O que fazer:
1. Redigite o trecho do texto sobre memória e documentos que começa nas palavras "Quer se trate" e vai até "GOFF, 2012, p.112).", inclusive.
2. Por favor, escreva o que vem a seguir no texto sobre memória e documentos, começando logo após a última frase.

Texto do documento:
————
Quer se trate de documentos, conscientes ou inconscientes (traçados deixados pelos homens sem a mínima intenção de legar um testemunho à posteridade), as condições de produção do documento devem ser minuciosamente estudadas. O poder sobre a memória futura, o domínio de conservar, deve ser reconhecido e desmontado pelo pesquisador. O pesquisador deve ser capaz de avaliar a credibilidade do documento mas também desmistificá-lo (LE GOFF, 2012). “A crítica interna deve interpretar o significado dos documentos, avaliar a competência de seu autor, determinar sua sinceridade, medir a exatidão do documento, controlá-la através de outros testemunhos” (LE GOFF, 2012, p.112).

Para a compreensão da realidade, assim como a busca de dados seminais no caminho da imigração, Le Goff (2012, p.405) apresenta o instituto da memória individual como um campo importante na busca de lembranças para contar fatos e histórias: “A memória como propriedade de conservar certas informações, remete-nos em primeiro lugar a um conjunto de funções psíquicas, graças às quais o homem pode atualizar impressões ou informações passadas, ou que ele representa como passadas”.

O pensamento de Le Goff (2012) contribui para aprofundar a ideia de que a memória individual, acima de tudo é verdadeira. Aquilo que é contado ao entrevistador sobre os fatos, a partir das recordações do entrevistado parte de uma memória genuína. A realidade é que fica nebulosa, uma vez que os fatos contados muitas vezes podem ficar, segundo o paradoxo de memória e esquecimento, obscuros, necessitando de clarificações sob a observação de outros meios que auxiliem na construção histórica a partir do discurso apresentado.

Neste contexto. Ginzburg (1989) propõe vincular um método de conhecimento cuja a ação está na observação do pormenor que pode ser reconhecido, mais do que apenas uma inferência sobre algum ponto de vista investigativo. Sendo assim, o paradigma indiciário apresenta um método que vem a corroborar com o caminho a ser percorrido com o olhar apurado e sensível, no qual o perfil científico procura mais do que apenas coincidências biográficas.
————
Informações de origem:

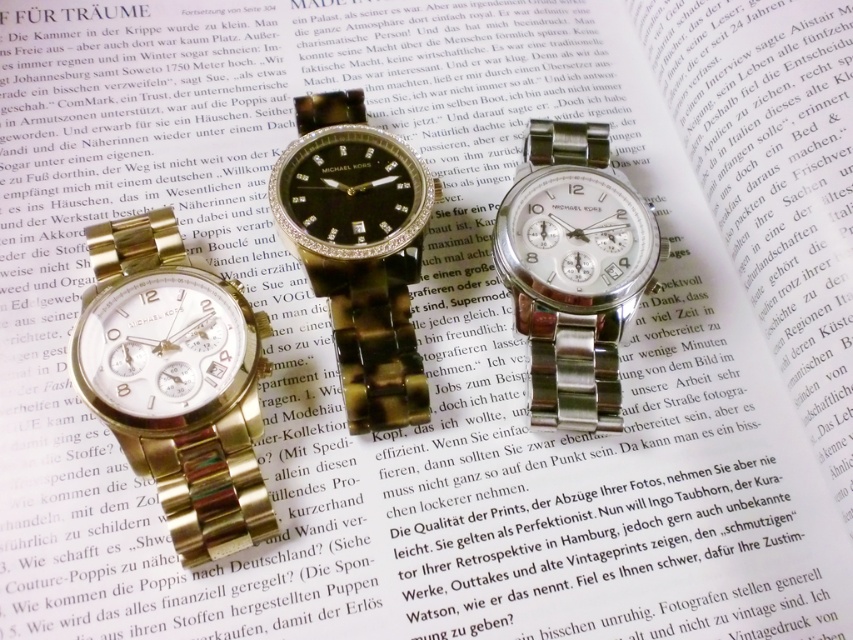
Between point (397, 355) and point (570, 189), which one is positioned in front?

Point (397, 355)

Which is more to the left, black crystal watch at center or satin silver watch at center?

black crystal watch at center is more to the left.

Between point (351, 291) and point (590, 156), which one is positioned in front?

Point (351, 291) is more forward.

Locate an element on the screen. black crystal watch at center is located at coordinates (358, 250).

Describe the element at coordinates (177, 381) in the screenshot. I see `gold metallic watch at left` at that location.

Is point (190, 422) less distant than point (567, 196)?

Yes, it is.

Which is in front, point (154, 264) or point (546, 339)?

Point (154, 264)

You are a GUI agent. You are given a task and a screenshot of the screen. Output one action in this format:
    pyautogui.click(x=<x>, y=<y>)
    Task: Click on the gold metallic watch at left
    
    Given the screenshot: What is the action you would take?
    pyautogui.click(x=177, y=381)

Can you confirm if gold metallic watch at left is positioned to the right of black crystal watch at center?

In fact, gold metallic watch at left is to the left of black crystal watch at center.

Identify the location of gold metallic watch at left. (177, 381).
————
Respostas das tarefas:
1.
Quer se trate de documentos, conscientes ou inconscientes (traçados deixados pelos homens sem a mínima intenção de legar um testemunho à posteridade), as condições de produção do documento devem ser minuciosamente estudadas. O poder sobre a memória futura, o domínio de conservar, deve ser reconhecido e desmontado pelo pesquisador. O pesquisador deve ser capaz de avaliar a credibilidade do documento mas também desmistificá-lo (LE GOFF, 2012). “A crítica interna deve interpretar o significado dos documentos, avaliar a competência de seu autor, determinar sua sinceridade, medir a exatidão do documento, controlá-la através de outros testemunhos” (LE GOFF, 2012, p.112).

2.
Porém, ao registrar o passado de uma pessoa, também se preserva a memória do indivíduo inserido num coletivo, isto é, um ser singular que de alguma forma exerceu e contribuiu com sua atividade no ambiente social. Nesse contexto, Halbwachs (1990) estudou o conceito de memória coletiva. Para Halbwachs (1990, p.26), “nossas lembranças permanecem coletivas, e elas nos são lembradas pelos outros, mesmo que se trate de acontecimentos nos quais só nós estivemos envolvidos, e com objetos que só nós vimos. É porque, em realidade, nunca estamos sós”.

A memória individual por si só já se torna um conceito sobre uma perspectiva da memória coletiva. O enfoque que sofre interferências a medida que as variáveis, de todos os tipos e lados, atuam sobre ela. Pode-se afirmar que é uma visão una mas que deste ponto de vista contam uma perspectiva da memória, um prisma da verdadeira história coletiva (HALBWACHS, 1990).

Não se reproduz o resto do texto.